Max was born at 27 weeks weighing 2lbs. A month after he was born, we were told that he had hemimegalencephaly, a condition that was commonly linked with epilepsy.
At 4 months old, we were told that only half his brain was working and he may not walk or talk. My husband and I walked away from the hospital, in a complete daze.
It seemed as if we were completely on our own with no idea of where we should get help. By chance, we met a consultant a few months later at a general check up and she introduced us to Portage, our first sign of hope. Portage provided a weekly teacher who could come to our house to play and teach Max. At 4 years old, Max could walk but he had poor spatial awareness and he could only make vowel sounds. Nobody could understand him and he had no friends.

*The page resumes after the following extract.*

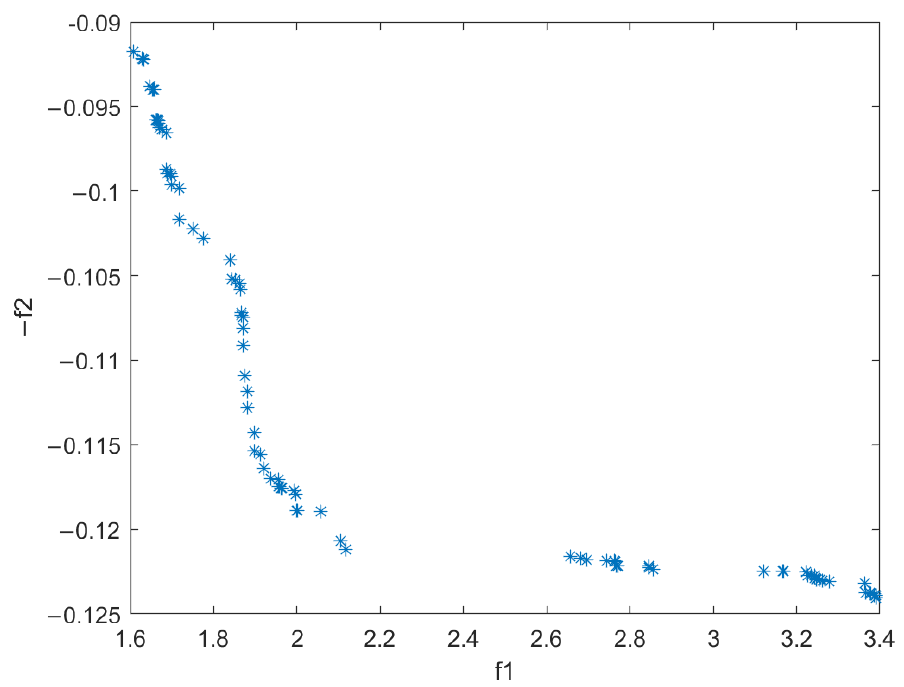
Figure 10. Pareto front.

The local authority initially recommended that he should attend the mainstream nursery being looked after by a lunchtime supervisor, with no experience of children with SEN.

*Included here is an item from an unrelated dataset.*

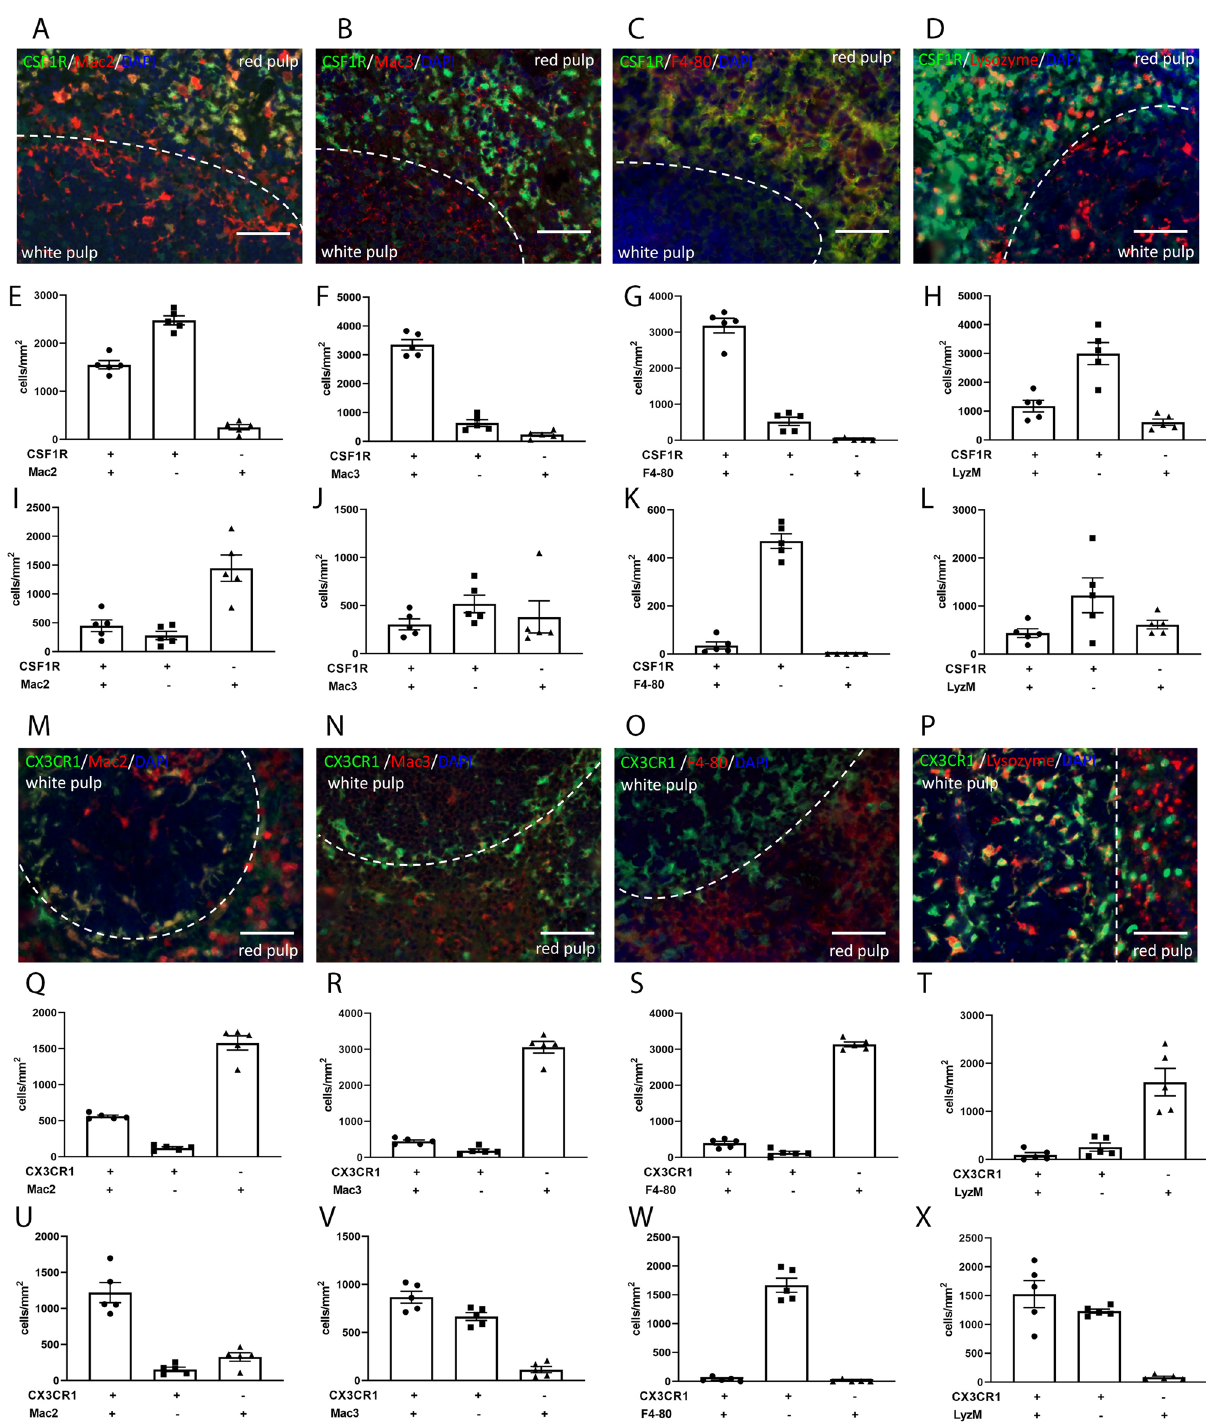
Figure 3. Use of reporter lines and antibodies to identify splenic macrophages in the red and white pulp. ( A – D ): Representative images show staining of CSFR1+ macrophages with Mac2, Mac3, F4/80 and anti-lysozyme M antibodies in the red and white pulp. The dotted line represents the marginal zone. ( E – H ) Quantitative analysis shows that abundant CSF1R+ cells are located in the red pulp of the spleen. Dual immunofluorescent staining showed that the majority of the CSF1R+ cells in the red pulp are Mac3+ (F, 83.91% ± 3.002) and F4/80+ (G, 85.77% ± 3.117) positive. In contrast, only 38.52% ± 1.449 of CSF1R+ cells are labeled with Mac2 ( E ) and 28.90% ± 5.995 are Lysozyme M+ (stained with anti-lysozyme antibody, clone EPR2994(2)) ( H ). I-L: CSF1R/Mac2 ( I ), CSF1R/ Mac3 (J), CSF1R/F4-80 ( K ) and CSF1R/Lysozyme ( L ) staining shows a low density of CSF1R+ cells in the white pulp. ( M – P ) Representative images show staining of CX3CR1+ macrophages with Mac2, Mac3, F4/80 and anti-lysozyme M antibodies in the red and white pulp. The dotted line represents the marginal zone. Q-T: Quantitative analysis shows that most of the cells stained with macrophage antibodies in the red pulp are CX3CR1 negative. U-X: Abundant CX3CR1+ cells are located in the white pulp. Mac2 labels most of the CX3CR1+ cells (88.62% ± 2.087, U), whereas Mac3 (V) and Lysozyme M (X) label more than half of the CX3CR1+ cells. F4/80 does not stain any CSF1R+ (K), or CX3CR1+ (W) cells in the white pulp of the spleen. Scale bar: 50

Subsequently, they believed he would be fine in a mainstream Primary school with a speech and language unit attached.
We believed his needs could only be met by a special speech and language school and so we had no option but to meet the expense of taking our case to a tribunal.
In our case, the tribunal lasted two days, owing to the tactics used by the Council’s barrister. This increased our costs immensely as we were having to provide independent evidence from three experts, all of whom had to be there throughout. The second day of the tribunal was spent in the waiting area until we were advised by our lawyer that the Council would settle the case having had a late diagnosis of Max’s condition from Great Ormond Street Hospital (GOSH), namely that Max had Elephant Man’s Syndrome.
Now that Max is in a school that can meet his needs and offer intensive Occupational Therapy, Speech and Language Therapy as well as Drama Therapy, Max has grown into a lively, happy, confident and chatty boy who loves playing football with his friends. He still finds reading and writing really tricky but he is now in an environment where he can be supported and learn at his own pace.